Start of DATA TO USE
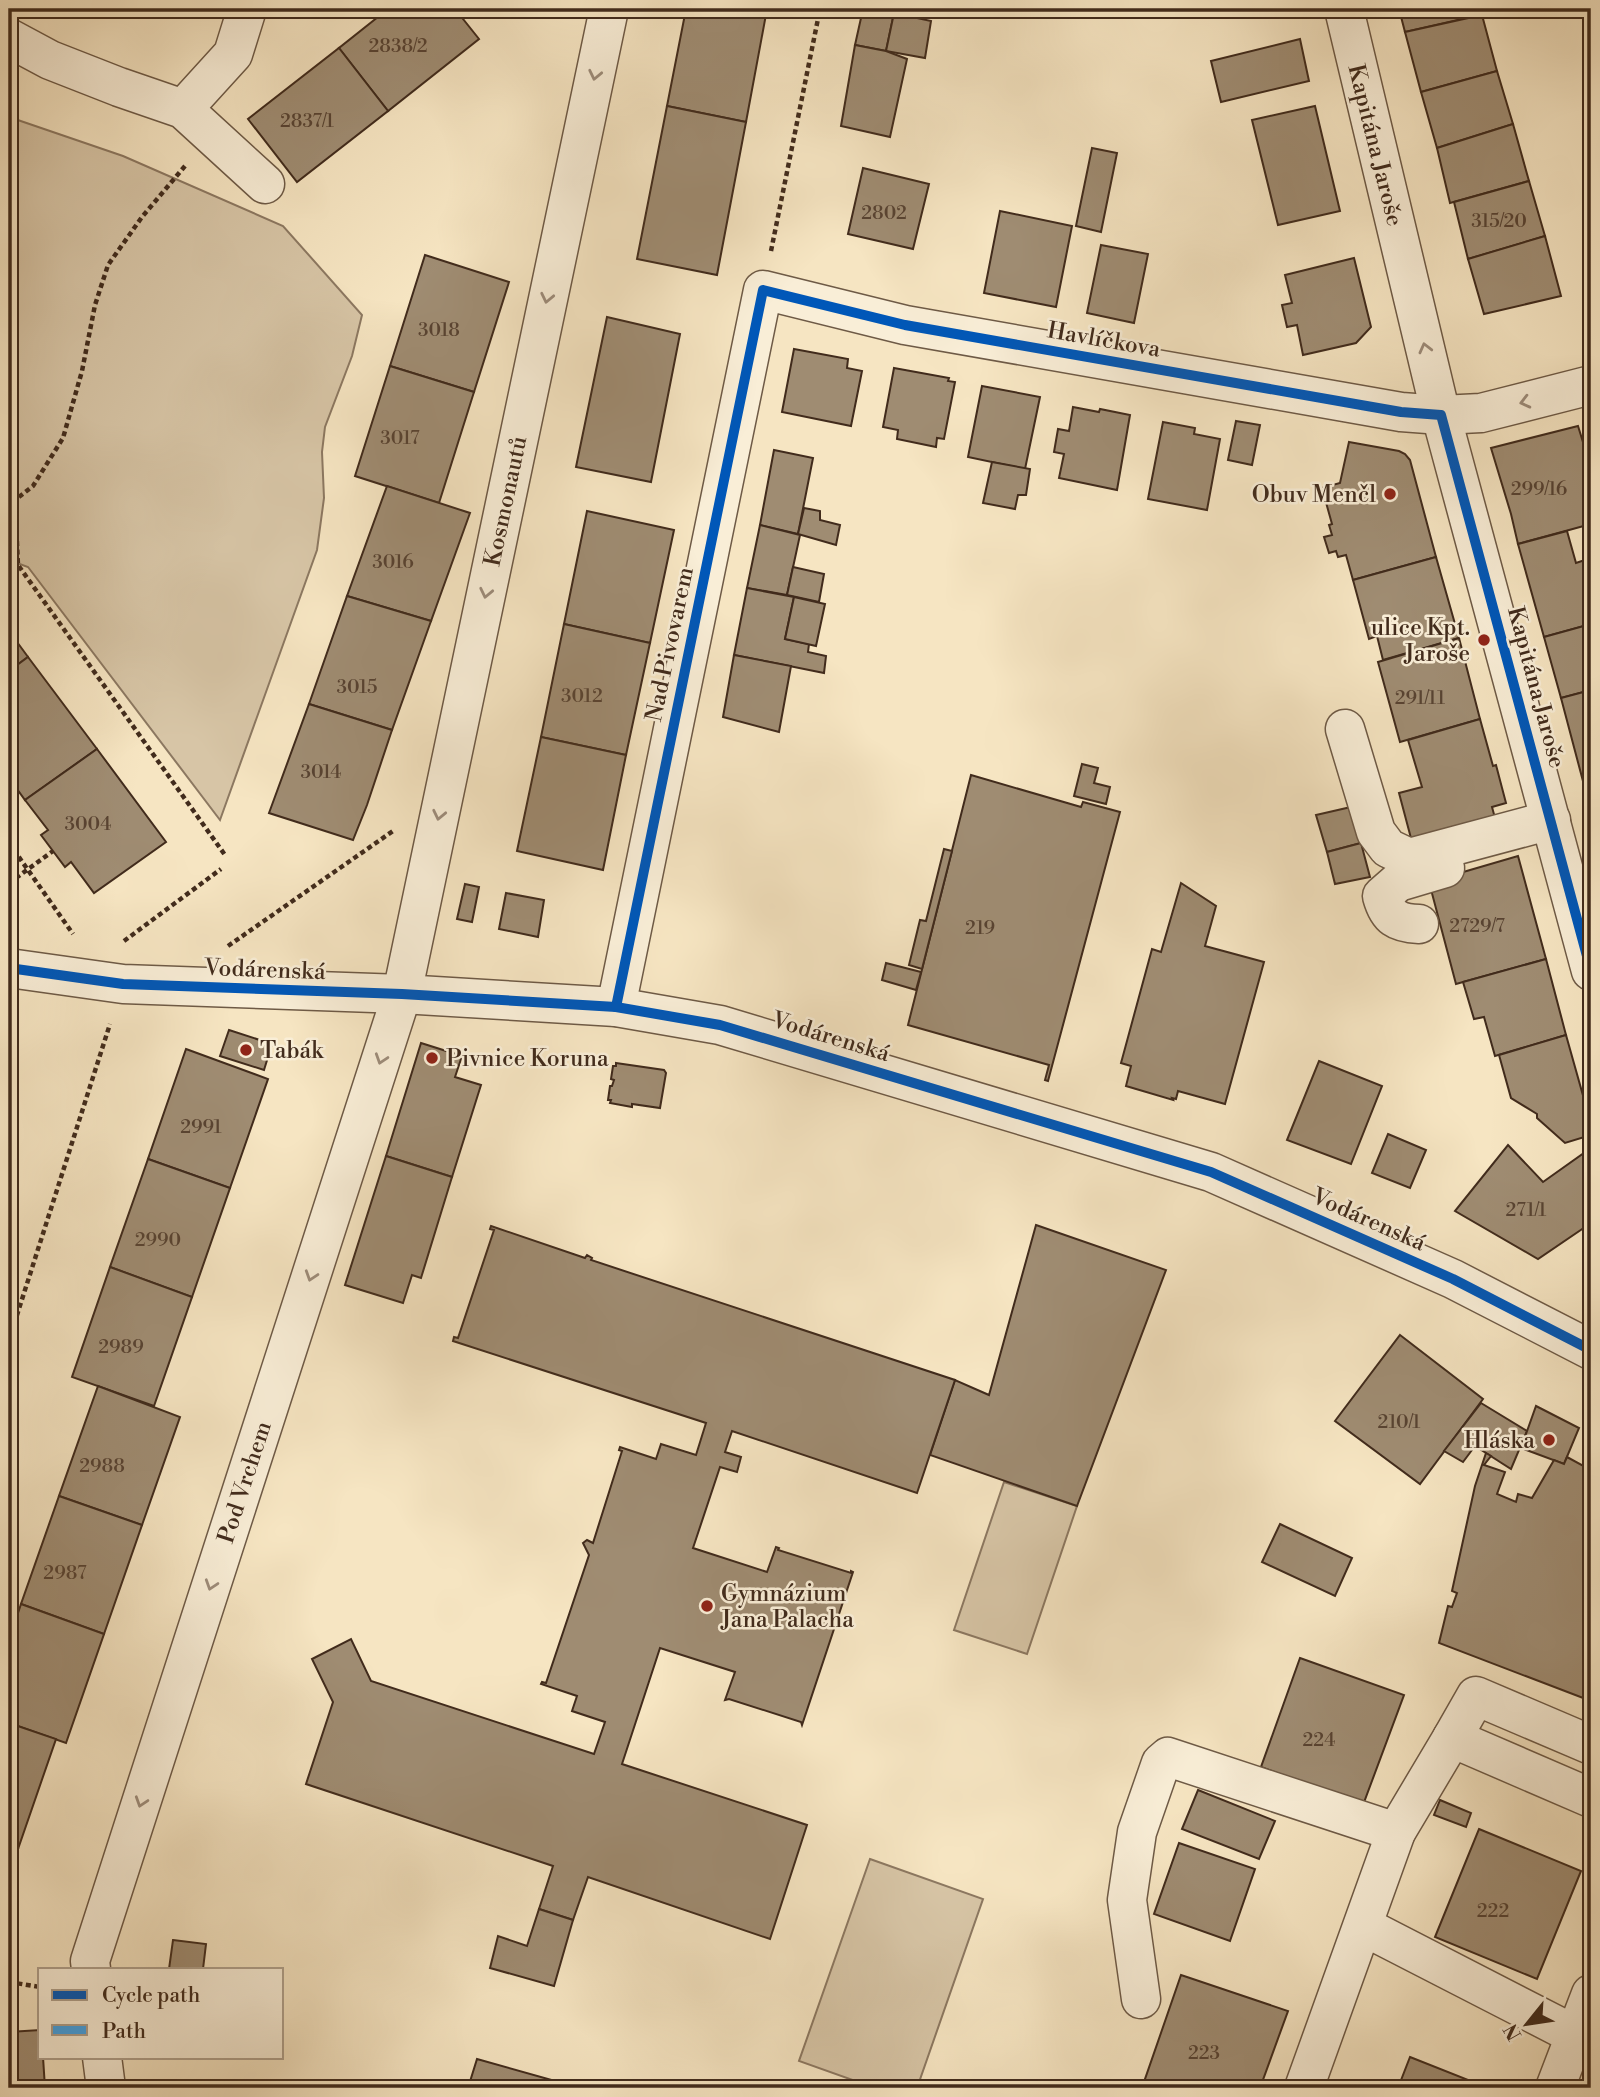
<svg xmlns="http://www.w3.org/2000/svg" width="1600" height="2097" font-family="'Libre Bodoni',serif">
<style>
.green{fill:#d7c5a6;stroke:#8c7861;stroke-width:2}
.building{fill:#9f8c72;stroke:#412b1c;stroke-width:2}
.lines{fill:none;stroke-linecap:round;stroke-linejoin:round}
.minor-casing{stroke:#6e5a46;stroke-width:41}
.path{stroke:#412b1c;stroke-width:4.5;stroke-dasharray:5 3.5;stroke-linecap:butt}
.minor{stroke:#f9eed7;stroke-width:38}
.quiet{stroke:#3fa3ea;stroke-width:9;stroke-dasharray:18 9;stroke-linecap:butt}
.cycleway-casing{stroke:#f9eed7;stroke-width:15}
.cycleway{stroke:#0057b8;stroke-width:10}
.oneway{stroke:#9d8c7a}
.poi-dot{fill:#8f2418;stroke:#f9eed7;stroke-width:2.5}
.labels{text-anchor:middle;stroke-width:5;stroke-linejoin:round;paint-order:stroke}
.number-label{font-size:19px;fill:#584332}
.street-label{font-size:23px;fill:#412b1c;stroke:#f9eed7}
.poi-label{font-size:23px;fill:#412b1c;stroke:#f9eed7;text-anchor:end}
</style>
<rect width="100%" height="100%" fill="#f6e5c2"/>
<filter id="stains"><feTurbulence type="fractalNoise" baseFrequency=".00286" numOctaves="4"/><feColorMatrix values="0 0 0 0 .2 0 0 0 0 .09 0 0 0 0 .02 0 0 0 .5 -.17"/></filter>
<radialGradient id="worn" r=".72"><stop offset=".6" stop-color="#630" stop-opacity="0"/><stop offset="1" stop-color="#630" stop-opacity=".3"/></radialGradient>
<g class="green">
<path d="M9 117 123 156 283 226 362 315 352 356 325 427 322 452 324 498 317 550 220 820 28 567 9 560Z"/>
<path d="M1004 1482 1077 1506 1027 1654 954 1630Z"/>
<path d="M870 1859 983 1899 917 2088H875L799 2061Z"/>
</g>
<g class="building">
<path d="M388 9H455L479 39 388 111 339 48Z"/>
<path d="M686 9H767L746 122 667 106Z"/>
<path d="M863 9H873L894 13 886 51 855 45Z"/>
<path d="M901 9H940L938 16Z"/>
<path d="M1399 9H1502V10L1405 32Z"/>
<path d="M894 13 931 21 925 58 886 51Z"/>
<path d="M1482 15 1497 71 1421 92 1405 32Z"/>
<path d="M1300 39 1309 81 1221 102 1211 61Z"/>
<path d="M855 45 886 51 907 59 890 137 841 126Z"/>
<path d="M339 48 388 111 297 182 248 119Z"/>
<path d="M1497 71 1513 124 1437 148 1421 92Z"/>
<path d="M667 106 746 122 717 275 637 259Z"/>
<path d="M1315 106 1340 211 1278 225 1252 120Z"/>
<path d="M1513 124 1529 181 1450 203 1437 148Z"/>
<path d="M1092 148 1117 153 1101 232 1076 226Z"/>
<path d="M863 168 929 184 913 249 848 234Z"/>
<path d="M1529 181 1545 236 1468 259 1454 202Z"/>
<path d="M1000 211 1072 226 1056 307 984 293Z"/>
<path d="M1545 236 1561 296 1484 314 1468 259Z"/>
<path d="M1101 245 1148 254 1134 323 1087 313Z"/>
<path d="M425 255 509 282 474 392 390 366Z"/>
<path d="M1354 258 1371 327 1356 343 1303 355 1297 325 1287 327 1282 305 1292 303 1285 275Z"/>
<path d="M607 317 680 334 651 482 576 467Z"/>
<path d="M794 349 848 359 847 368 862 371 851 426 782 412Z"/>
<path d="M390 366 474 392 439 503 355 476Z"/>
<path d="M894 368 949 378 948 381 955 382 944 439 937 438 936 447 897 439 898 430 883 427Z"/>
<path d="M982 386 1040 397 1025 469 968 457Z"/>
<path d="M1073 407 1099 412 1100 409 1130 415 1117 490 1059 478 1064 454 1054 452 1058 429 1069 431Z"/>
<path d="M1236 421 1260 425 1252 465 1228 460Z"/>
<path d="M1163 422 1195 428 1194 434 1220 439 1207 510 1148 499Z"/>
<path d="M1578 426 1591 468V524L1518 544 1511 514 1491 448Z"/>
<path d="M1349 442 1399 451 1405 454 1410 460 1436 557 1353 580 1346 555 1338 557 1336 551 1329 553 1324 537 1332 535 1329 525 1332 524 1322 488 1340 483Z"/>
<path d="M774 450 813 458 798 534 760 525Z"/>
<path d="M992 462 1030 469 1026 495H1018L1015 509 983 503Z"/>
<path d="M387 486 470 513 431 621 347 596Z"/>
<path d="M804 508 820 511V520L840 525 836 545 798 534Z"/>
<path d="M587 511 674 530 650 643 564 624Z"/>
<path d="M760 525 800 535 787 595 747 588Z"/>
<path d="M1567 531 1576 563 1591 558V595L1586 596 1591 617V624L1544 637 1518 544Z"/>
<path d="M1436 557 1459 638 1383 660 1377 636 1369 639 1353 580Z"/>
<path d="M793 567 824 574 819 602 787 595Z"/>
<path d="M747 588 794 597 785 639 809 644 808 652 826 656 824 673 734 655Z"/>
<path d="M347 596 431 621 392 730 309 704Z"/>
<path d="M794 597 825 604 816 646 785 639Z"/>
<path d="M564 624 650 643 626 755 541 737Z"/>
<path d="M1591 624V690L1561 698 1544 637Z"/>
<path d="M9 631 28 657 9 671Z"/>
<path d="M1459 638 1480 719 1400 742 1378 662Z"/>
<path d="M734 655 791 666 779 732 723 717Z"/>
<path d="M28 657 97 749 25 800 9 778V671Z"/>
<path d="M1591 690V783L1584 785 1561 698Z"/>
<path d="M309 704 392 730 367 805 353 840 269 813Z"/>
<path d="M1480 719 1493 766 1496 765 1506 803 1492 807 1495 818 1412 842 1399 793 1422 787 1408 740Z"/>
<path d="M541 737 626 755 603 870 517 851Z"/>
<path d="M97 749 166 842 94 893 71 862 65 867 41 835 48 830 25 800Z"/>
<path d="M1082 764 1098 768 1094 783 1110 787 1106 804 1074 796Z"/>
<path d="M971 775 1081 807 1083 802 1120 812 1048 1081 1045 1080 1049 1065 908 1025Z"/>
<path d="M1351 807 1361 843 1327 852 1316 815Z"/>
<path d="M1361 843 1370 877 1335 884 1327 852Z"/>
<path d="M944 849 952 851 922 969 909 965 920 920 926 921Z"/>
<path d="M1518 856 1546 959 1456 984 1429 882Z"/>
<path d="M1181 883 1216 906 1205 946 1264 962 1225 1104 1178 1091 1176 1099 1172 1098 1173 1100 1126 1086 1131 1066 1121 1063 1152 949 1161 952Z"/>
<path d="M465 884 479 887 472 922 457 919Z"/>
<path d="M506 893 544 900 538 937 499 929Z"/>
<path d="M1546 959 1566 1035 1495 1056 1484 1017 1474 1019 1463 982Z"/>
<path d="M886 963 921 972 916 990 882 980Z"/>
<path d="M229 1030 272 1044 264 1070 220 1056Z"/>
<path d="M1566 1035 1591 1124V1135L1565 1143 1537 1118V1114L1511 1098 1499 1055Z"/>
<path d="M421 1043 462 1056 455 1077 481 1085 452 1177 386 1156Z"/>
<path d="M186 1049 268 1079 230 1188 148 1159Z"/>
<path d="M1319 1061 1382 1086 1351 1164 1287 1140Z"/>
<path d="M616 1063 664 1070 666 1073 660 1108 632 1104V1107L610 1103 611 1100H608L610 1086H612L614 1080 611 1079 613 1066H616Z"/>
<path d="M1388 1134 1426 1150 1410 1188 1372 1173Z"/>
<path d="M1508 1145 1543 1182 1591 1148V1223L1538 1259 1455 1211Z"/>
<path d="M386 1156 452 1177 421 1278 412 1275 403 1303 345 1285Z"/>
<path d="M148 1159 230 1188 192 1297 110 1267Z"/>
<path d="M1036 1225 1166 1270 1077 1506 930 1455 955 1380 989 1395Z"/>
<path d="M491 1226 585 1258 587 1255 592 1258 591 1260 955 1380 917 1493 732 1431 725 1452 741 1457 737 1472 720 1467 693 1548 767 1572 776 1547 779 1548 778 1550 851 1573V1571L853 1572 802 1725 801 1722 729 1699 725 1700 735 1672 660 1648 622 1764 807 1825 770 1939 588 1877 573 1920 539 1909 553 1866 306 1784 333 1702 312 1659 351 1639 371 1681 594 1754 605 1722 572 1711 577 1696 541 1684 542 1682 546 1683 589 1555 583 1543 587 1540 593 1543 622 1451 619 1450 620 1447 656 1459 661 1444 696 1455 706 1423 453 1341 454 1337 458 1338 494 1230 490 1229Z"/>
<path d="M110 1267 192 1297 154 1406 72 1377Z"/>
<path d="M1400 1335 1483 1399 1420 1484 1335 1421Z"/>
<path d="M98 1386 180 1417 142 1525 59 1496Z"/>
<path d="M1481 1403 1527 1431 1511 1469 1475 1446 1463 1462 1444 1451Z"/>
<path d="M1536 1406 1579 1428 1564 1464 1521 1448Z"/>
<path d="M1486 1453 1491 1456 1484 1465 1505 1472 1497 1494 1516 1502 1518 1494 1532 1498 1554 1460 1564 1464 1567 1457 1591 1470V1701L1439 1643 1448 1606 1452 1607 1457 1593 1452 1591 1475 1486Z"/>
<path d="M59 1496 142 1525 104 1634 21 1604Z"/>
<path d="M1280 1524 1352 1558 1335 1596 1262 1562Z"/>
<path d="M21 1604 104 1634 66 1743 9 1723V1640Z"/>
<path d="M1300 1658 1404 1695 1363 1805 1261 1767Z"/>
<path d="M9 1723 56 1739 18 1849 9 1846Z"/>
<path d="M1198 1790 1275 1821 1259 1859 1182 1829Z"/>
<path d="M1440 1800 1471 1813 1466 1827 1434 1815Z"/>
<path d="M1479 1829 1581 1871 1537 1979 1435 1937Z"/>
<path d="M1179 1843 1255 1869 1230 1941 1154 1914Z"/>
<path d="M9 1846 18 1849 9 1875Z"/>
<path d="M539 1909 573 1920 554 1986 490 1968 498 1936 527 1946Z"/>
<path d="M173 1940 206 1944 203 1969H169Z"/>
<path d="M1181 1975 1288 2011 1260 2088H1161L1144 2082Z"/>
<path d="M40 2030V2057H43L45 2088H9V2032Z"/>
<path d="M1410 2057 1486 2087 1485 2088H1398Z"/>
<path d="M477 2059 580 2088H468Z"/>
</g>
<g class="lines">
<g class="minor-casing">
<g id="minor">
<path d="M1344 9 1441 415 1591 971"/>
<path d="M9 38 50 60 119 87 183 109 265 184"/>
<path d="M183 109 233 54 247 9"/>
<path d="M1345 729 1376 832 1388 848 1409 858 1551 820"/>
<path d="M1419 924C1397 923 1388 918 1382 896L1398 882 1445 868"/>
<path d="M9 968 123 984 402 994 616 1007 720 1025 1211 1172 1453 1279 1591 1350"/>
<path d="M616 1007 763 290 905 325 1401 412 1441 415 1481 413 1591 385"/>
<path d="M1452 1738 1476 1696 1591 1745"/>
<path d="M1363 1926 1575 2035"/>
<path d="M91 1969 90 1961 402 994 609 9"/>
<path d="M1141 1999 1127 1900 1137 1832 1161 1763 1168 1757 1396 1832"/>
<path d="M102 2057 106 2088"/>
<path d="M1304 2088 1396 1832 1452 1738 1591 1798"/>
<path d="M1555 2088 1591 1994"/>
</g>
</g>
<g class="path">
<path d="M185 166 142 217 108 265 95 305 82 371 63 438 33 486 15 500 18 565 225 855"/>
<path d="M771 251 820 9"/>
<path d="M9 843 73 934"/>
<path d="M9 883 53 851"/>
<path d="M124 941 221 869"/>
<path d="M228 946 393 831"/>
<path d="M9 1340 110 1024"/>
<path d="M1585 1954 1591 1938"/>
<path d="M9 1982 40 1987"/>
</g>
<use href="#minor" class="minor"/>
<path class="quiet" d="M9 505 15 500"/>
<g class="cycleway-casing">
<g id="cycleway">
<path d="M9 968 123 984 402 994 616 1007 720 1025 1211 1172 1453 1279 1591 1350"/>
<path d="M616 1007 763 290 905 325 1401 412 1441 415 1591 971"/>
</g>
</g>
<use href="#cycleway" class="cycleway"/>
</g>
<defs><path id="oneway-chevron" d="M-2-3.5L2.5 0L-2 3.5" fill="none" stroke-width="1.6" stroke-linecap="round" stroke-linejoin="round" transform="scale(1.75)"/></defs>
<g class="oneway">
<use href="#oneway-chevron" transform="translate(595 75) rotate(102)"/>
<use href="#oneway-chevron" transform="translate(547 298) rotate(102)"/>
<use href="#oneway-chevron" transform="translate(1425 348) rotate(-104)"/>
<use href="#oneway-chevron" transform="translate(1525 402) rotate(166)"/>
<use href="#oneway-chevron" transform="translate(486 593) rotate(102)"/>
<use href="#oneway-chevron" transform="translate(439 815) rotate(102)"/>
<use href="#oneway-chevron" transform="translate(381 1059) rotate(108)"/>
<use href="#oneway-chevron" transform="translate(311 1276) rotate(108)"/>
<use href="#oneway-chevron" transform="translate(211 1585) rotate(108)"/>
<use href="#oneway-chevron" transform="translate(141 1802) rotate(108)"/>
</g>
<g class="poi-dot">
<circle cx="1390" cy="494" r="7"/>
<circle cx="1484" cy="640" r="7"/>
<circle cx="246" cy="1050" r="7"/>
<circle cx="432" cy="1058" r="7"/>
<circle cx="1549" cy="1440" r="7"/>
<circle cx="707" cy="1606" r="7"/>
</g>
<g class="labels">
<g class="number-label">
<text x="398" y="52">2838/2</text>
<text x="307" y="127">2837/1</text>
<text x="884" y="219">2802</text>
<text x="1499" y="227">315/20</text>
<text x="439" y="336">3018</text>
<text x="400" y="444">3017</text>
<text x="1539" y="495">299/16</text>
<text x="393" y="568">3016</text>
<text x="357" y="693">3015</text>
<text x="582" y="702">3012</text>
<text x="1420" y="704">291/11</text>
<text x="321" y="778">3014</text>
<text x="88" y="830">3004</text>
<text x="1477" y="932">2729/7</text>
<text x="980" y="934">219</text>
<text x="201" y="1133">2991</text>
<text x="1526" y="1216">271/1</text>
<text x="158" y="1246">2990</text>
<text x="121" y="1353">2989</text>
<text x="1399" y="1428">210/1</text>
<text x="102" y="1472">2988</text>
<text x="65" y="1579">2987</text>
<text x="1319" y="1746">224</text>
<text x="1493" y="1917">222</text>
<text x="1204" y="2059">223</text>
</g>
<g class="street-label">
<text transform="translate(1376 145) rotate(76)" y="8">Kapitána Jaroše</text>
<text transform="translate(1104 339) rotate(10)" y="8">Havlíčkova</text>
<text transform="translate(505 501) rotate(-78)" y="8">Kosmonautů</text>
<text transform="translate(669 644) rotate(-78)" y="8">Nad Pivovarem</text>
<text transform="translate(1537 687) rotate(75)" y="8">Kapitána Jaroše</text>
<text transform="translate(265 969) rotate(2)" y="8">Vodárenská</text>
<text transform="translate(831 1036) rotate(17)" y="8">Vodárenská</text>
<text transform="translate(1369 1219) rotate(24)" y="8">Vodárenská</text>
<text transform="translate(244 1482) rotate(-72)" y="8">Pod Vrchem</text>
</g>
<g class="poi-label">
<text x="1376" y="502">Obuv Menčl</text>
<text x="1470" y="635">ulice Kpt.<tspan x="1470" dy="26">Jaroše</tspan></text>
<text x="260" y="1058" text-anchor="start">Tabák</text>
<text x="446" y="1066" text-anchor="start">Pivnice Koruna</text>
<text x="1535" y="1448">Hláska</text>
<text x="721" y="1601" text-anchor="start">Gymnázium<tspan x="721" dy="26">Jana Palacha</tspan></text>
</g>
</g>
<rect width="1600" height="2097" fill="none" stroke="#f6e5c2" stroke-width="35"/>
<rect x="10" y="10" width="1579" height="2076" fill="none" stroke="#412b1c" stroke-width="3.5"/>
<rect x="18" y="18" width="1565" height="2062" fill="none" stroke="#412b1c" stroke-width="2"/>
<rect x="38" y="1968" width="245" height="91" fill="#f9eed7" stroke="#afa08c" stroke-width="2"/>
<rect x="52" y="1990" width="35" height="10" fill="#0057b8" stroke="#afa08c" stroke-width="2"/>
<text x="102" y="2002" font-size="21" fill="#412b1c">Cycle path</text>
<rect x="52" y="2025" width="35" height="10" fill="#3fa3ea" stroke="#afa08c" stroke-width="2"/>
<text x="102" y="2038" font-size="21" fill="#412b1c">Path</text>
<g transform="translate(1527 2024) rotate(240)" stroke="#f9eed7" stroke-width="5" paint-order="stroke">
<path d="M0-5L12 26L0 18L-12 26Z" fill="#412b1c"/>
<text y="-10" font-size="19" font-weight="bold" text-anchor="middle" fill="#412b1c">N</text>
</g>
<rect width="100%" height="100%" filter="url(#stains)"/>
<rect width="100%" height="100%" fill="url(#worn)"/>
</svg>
End of DATA TO USE
## INSTRUCTIONS FOR THE TASK
Copy out each line carrying the string "labels" from the data.

## SOLUTION BELOW
.labels{text-anchor:middle;stroke-width:5;stroke-linejoin:round;paint-order:stroke}
<g class="labels">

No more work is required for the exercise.